When Davis graduated from CCA, the VanCuras helped him win an audition for a scholarship with the Joffrey Ballet School. His grandmother's church took up a collection to fund his first year in New York City. When that ran out, he worked as a waiter, model, salesman, even cleaned a house in Brooklyn in exchange for a room there.

PROFESSIONAL CAREER

Davis trained three years with Joffrey. During that time he studied in summer intensives with American Ballet Theatre, Boston Ballet, North Carolina Dance Theatre and more. Yet he always made time to return to Ballet Tennessee to teach.

After dancing with the Roxey Ballet Company in New Jersey for a season, he won a place in the Dance Theatre of Harlem in 2008.

In the years since, he has participated in a Dance for America tour, was a featured artist with Dallas Black Dance Theatre, performed at the Kennedy Center Honors in Washington, D.C., the Donald McKayle Tribute in Irvine, Calif., and for the Indiana Ballet Theatre.

He now calls himself "a full-time freelancer," working as his own agent. He's a performer, choreographer and coach while taking classes for himself in ballet and modern dance, yoga and Pilates. The latter two are part of his workout to build stamina before starting his tour, he explains. That demanding schedule starts the third week of October in Washington, D.C., where he will perform with the Dissonance Dance Theatre. The next week he is dancing in "Dracula" with the Roanoke, Va., Ballet Theater.

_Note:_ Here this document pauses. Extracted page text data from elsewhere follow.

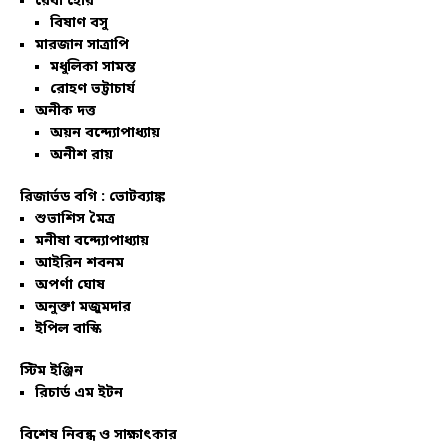
রেবা হোর
বিষাণ বসু
মারজান সাত্রাপি
মধুলিকা সামন্ত
রোহণ ভট্টাচার্য
অনীক দত্ত
অয়ন বন্দ্যোপাধ্যায়
অনীশ রায়
রিজার্ভড বগি :
ভোটব্যাঙ্ক
শুভাশিস মৈত্র
মনীষা বন্দ্যোপাধ্যায়
আইরিন শবনম
অপর্ণা ঘোষ
অনুক্তা মজুমদার
ইপিল বাস্কি
স্টিম ইঞ্জিন
রিচার্ড এম ইটন
বিশেষ নিবন্ধ ও সাক্ষাৎকার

The following week he will dance the role of the Prince in "Snow White" with the San Antonio Metropolitan Ballet. Each week for the remainder of the year he is booked in the "Nutcracker" with dance companies in East Point, Ga., Bedford, N.H., and Boston.

In the documentary, Davis says his grandmother once told him, "You have to see these experiences you went through as a blessing. Then you have to make a decision who you really want to be in life: whether you want to be against society or rise to the occasion and be greater and inspire others. And I made that decision."

That's the story the audience will see Monday in "From the Streets to the Stage."